Nagy is replicating what coach Andy Reid did with the Eagles and Chiefs when Nagy served as an offensive assistant under Reid with both teams the past 10 years. And the time off has nothing to do with the Bears blowing out the Buccaneers Sunday; it was already scheduled.

"None of it had to do with winning," Nagy said. "This is what we were going to do from the start. It's something that I've taken with me from what we've done in the past in Philadelphia and in Kansas City. Coach Reid has had a hell of a record coming after bye weeks."

For the record, Reid is an impressive 16-3 following byes with the Eagles and Chiefs.

"It doesn't mean that you win every time coming off of the bye, but there is a method to the madness and I think the biggest thing with this is that it's OK," Nagy said. "You want to give your coaches and your players a breather and you have enough trust in them to understand that they're professionals. They need to take care of themselves.

"It's important in so many different areas. I feel like sometimes you can overdo it and you can just try to squeeze every little ounce of time that you're allowed or permitted with these guys and in my opinion it's just better to let them have their time, regroup, understand that this is a long stretch here. So if we're going to get an opportunity to take a breather and re-energize, now is a great time to do it for coaches and players."

Mirror, mirror on the wall
The Bears are sitting pretty atop the NFC North with a 3-1 record and their first three-game winning streak since they opened 3-0 in 2013. But Nagy repeatedly reminds his players that the season is a marathon and not a sprint and he knows that the Bears need to continue to improve.

With that in mind, Nagy and his assistants will spend the bye week looking in a mirror.

"As a team, we'll self-scout," he said. "We'll see what we're doing, if there's some tendencies where we're at with that. Every team will do that."

The coaches are also looking at ways that they can work more efficiently as a staff, mainly with communication, organization and time management.

"Little things that no one thinks of, that's what we're doing right now, too, being our first year," Nagy said. "This isn't about the offense or the defense, this is about us as a staff. We're going to do everything we possibly can to help everybody within this organization, and that's one way during this bye week that we'll try to clean that stuff. Does a certain coach have too many responsibilities? Is he doing too much and it's taking away from him being a good coach? So just little things."

Timing is everything
With the Bears relatively healthy and having won three straight games, their bye may not have come at the most opportune time. Tight end Trey Burton certainly doesn't think so.
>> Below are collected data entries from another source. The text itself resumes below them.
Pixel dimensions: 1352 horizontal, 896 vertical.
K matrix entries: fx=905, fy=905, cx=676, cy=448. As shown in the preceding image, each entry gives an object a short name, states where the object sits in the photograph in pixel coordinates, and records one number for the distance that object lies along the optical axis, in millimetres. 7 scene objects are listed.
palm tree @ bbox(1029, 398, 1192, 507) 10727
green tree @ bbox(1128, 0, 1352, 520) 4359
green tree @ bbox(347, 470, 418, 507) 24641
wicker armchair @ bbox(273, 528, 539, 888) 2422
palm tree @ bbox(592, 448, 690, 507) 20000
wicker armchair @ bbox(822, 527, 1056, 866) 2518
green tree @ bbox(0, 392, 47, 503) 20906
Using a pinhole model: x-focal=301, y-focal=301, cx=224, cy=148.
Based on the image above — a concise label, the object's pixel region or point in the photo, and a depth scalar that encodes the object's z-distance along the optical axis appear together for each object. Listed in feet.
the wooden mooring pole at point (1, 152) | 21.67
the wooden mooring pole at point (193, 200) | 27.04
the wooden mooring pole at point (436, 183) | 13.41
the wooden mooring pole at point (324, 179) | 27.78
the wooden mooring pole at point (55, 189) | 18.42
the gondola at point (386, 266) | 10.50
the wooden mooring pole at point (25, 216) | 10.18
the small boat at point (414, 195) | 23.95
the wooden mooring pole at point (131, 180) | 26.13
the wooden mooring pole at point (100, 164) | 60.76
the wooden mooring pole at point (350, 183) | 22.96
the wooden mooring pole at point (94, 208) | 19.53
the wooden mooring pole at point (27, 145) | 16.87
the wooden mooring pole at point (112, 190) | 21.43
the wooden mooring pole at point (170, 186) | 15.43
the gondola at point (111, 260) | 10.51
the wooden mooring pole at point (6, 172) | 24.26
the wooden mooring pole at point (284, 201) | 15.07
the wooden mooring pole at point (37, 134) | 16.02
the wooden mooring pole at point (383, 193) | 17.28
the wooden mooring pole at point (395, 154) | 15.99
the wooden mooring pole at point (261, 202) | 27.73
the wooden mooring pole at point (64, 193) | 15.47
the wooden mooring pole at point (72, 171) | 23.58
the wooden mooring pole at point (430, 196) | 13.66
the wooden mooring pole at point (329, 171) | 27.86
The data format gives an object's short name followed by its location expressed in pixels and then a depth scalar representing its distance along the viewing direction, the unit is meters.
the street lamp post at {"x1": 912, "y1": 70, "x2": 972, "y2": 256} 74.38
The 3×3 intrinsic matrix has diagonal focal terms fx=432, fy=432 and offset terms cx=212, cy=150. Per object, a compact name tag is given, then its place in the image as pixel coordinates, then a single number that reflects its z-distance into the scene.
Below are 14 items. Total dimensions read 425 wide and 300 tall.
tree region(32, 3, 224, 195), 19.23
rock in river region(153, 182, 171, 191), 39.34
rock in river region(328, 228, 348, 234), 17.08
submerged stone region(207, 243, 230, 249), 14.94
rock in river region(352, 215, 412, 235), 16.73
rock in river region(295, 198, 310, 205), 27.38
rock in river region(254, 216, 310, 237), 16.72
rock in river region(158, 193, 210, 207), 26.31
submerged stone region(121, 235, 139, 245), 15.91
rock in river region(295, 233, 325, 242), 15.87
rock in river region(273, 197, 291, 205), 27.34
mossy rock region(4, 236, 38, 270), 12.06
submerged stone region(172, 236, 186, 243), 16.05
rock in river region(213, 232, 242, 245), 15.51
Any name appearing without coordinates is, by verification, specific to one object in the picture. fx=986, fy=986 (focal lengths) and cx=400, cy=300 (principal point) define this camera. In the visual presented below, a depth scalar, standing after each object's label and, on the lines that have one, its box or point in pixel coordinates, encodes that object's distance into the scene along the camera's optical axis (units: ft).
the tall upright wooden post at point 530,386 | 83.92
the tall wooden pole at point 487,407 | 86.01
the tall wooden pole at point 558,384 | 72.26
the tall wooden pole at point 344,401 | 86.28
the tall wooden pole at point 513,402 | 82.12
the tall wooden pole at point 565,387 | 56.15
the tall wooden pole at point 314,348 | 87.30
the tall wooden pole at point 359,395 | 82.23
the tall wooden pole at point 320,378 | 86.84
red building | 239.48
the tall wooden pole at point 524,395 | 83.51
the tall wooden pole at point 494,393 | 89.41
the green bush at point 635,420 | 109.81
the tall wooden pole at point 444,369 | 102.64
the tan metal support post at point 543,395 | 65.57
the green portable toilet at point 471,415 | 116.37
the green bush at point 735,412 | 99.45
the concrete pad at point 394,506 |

"It's the worst possible time to have a bye week," Burton said. "Two years ago in Philly, we were 3-1 going into the bye, beating teams up and lost seven of nine off the bye week."

Nagy understands Burton's concern, but the coach likes the timing of the bye week.

"I'm OK with where this fits," Nagy said. "We've prepared for it. We had a long preseason, and this is actually like the middle of the season for us right now. So our guys, it's a good time for them."